Hunting, fishing and gathering
Hunting, fishing and gathering were means of subsistence* for the Algonquian people. These activities provided them with food and materials to make clothing and houses.
The men of the Algonquian tribes hunted with a bow, club or spear, depending on the game being hunted. When a hunter got an animal, he shared it with the other members of the band.
The Algonquians mostly fished in the summer, when they set up camp along the water’s edge for several weeks. They also fished when travelling by canoe. They did this by trailing a fishing line in the water behind the canoe. Their fishing hooks were made from bones shaped like a hook.
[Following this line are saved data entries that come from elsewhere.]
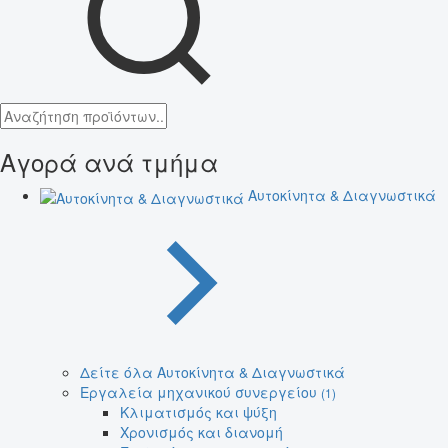
Αγορά ανά τμήμα
Αυτοκίνητα & Διαγνωστικά
Δείτε όλα Αυτοκίνητα & Διαγνωστικά
Εργαλεία μηχανικού συνεργείου
(1)
Κλιματισμός και ψύξη
Χρονισμός και διανομή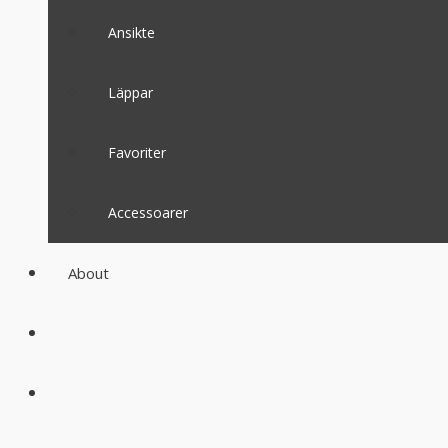
Ansikte
Läppar
Favoriter
Accessoarer
About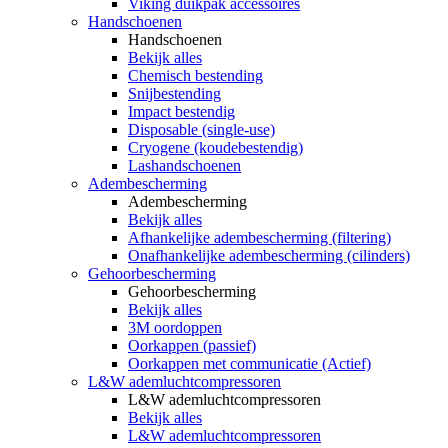
Viking duikpak accessoires
Handschoenen
Handschoenen
Bekijk alles
Chemisch bestending
Snijbestending
Impact bestendig
Disposable (single-use)
Cryogene (koudebestendig)
Lashandschoenen
Adembescherming
Adembescherming
Bekijk alles
Afhankelijke adembescherming (filtering)
Onafhankelijke adembescherming (cilinders)
Gehoorbescherming
Gehoorbescherming
Bekijk alles
3M oordoppen
Oorkappen (passief)
Oorkappen met communicatie (Actief)
L&W ademluchtcompressoren
L&W ademluchtcompressoren
Bekijk alles
L&W ademluchtcompressoren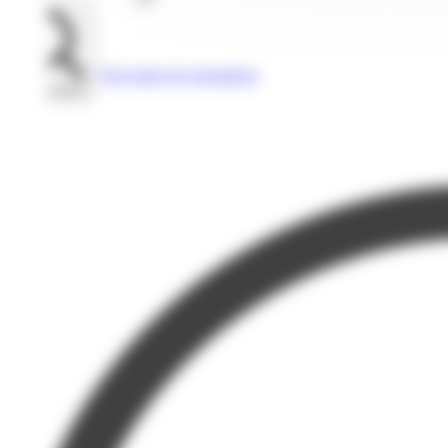
Voir toutes les formations
Rechercher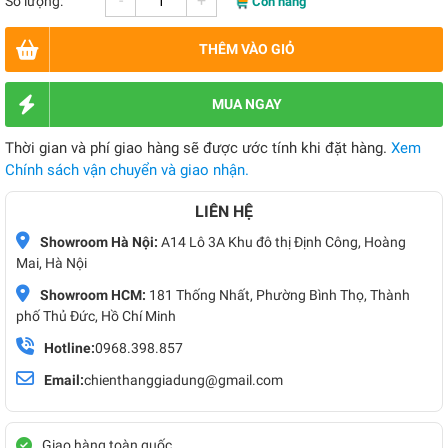
-
+
Số lượng:
Còn hàng
THÊM VÀO GIỎ
MUA NGAY
Thời gian và phí giao hàng sẽ được ước tính khi đặt hàng.
Xem
Chính sách vận chuyển và giao nhận.
LIÊN HỆ
Showroom Hà Nội:
A14 Lô 3A Khu đô thị Định Công, Hoàng
Mai, Hà Nội
Showroom HCM:
181 Thống Nhất, Phường Bình Thọ, Thành
phố Thủ Đức, Hồ Chí Minh
Hotline:
0968.398.857
Email:
chienthanggiadung@gmail.com
Giao hàng toàn quốc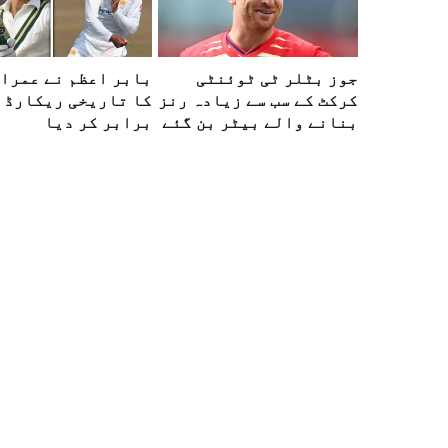
جوز بٹلر ٹی ٹوئنٹی
بابر اعظم نے عمران
کرکٹ کے سب سے زیادہ رنز
کا تاریخی ریکارڈ
بنانے والے بیٹر بن گئے
برابر کر دیا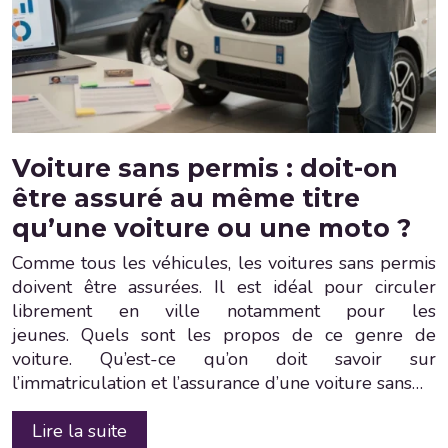
Voiture sans permis : doit-on
être assuré au même titre
qu’une voiture ou une moto ?
Comme tous les véhicules, les voitures sans permis
doivent être assurées. Il est idéal pour circuler
librement en ville notamment pour les
jeunes. Quels sont les propos de ce genre de
voiture. Qu’est-ce qu’on doit savoir sur
l’immatriculation et l’assurance d’une voiture sans…
Lire la suite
The Algonquian people got a lot of their food from gathering. Depending on the season, they could gather fruits, vegetables and plants like wild leek, wild rice, cattails and various berries. In the spring, they collected maple sap to make syrup. While Iroquoian Nations tended to have a sedentary lifestyle, most Algonquian Nations did not farm. They did not stay in the same place long enough to grow crops.
These statements are of course a generalization. For example, according to W8banaki’s History of the Nation, some W8banakiak groups lived more semi-nomadic/sedentary lifestyles and did adapt horticulture practices around 1200. We encourage you to continue your learning using resources produced by members of the specific Algonquian Nations or communities you are interested in.
W8banaki’s History of the Nation was accessed online, Feb. 8, 2024.
* Subsistence = Feeding themselves and ways to find or create only what was essential.